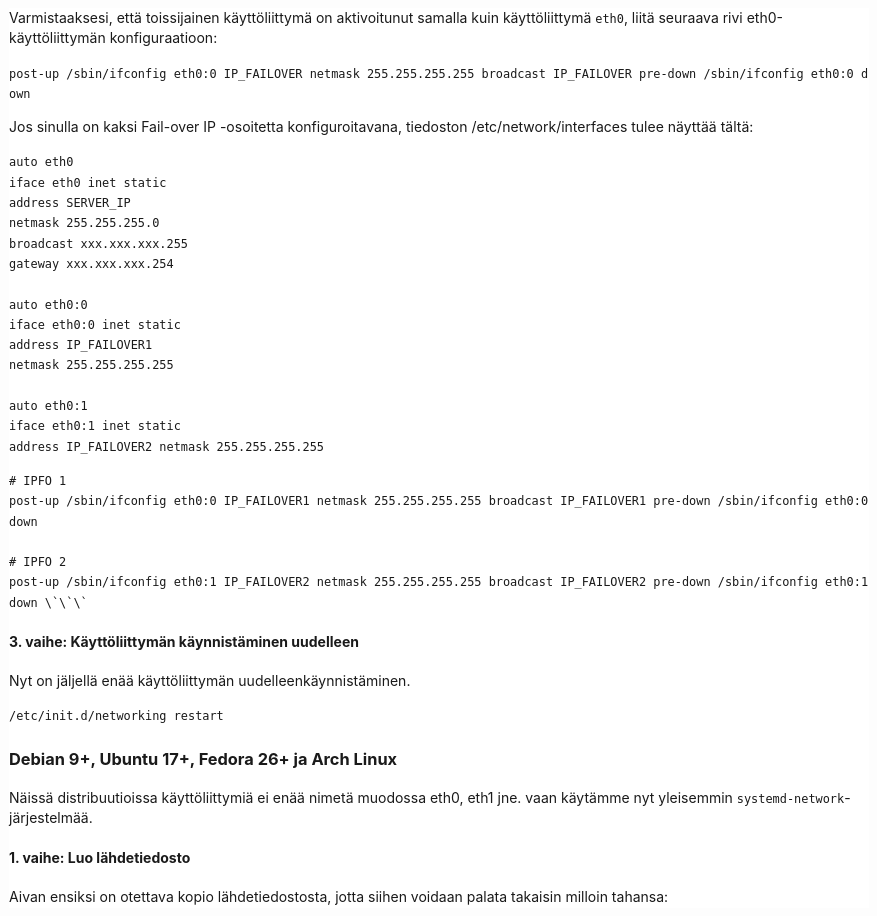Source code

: Varmistaaksesi, että toissijainen käyttöliittymä on aktivoitunut samalla kuin käyttöliittymä `eth0`, liitä seuraava rivi eth0-käyttöliittymän konfiguraatioon:

```bash
post-up /sbin/ifconfig eth0:0 IP_FAILOVER netmask 255.255.255.255 broadcast IP_FAILOVER pre-down /sbin/ifconfig eth0:0 down
```

Jos sinulla on kaksi Fail-over IP -osoitetta konfiguroitavana, tiedoston /etc/network/interfaces tulee näyttää tältä:

```bash
auto eth0
iface eth0 inet static
address SERVER_IP
netmask 255.255.255.0
broadcast xxx.xxx.xxx.255
gateway xxx.xxx.xxx.254

auto eth0:0
iface eth0:0 inet static
address IP_FAILOVER1
netmask 255.255.255.255

auto eth0:1
iface eth0:1 inet static
address IP_FAILOVER2 netmask 255.255.255.255
```

```
# IPFO 1
post-up /sbin/ifconfig eth0:0 IP_FAILOVER1 netmask 255.255.255.255 broadcast IP_FAILOVER1 pre-down /sbin/ifconfig eth0:0 down

# IPFO 2
post-up /sbin/ifconfig eth0:1 IP_FAILOVER2 netmask 255.255.255.255 broadcast IP_FAILOVER2 pre-down /sbin/ifconfig eth0:1 down \`\`\`
```

#### 3. vaihe: Käyttöliittymän käynnistäminen uudelleen

Nyt on jäljellä enää käyttöliittymän uudelleenkäynnistäminen.

```sh
/etc/init.d/networking restart
```

### Debian 9+, Ubuntu 17+, Fedora 26+ ja Arch Linux

Näissä distribuutioissa käyttöliittymiä ei enää nimetä muodossa eth0, eth1 jne. vaan käytämme nyt yleisemmin `systemd-network`-järjestelmää.

#### 1. vaihe: Luo lähdetiedosto

Aivan ensiksi on otettava kopio lähdetiedostosta, jotta siihen voidaan palata takaisin milloin tahansa:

WHAT YOU WILL DO >>
In the listing, find every line with the word "iface" and return it.

RESPONSE AREA >>
iface eth0 inet static
iface eth0:0 inet static
iface eth0:1 inet static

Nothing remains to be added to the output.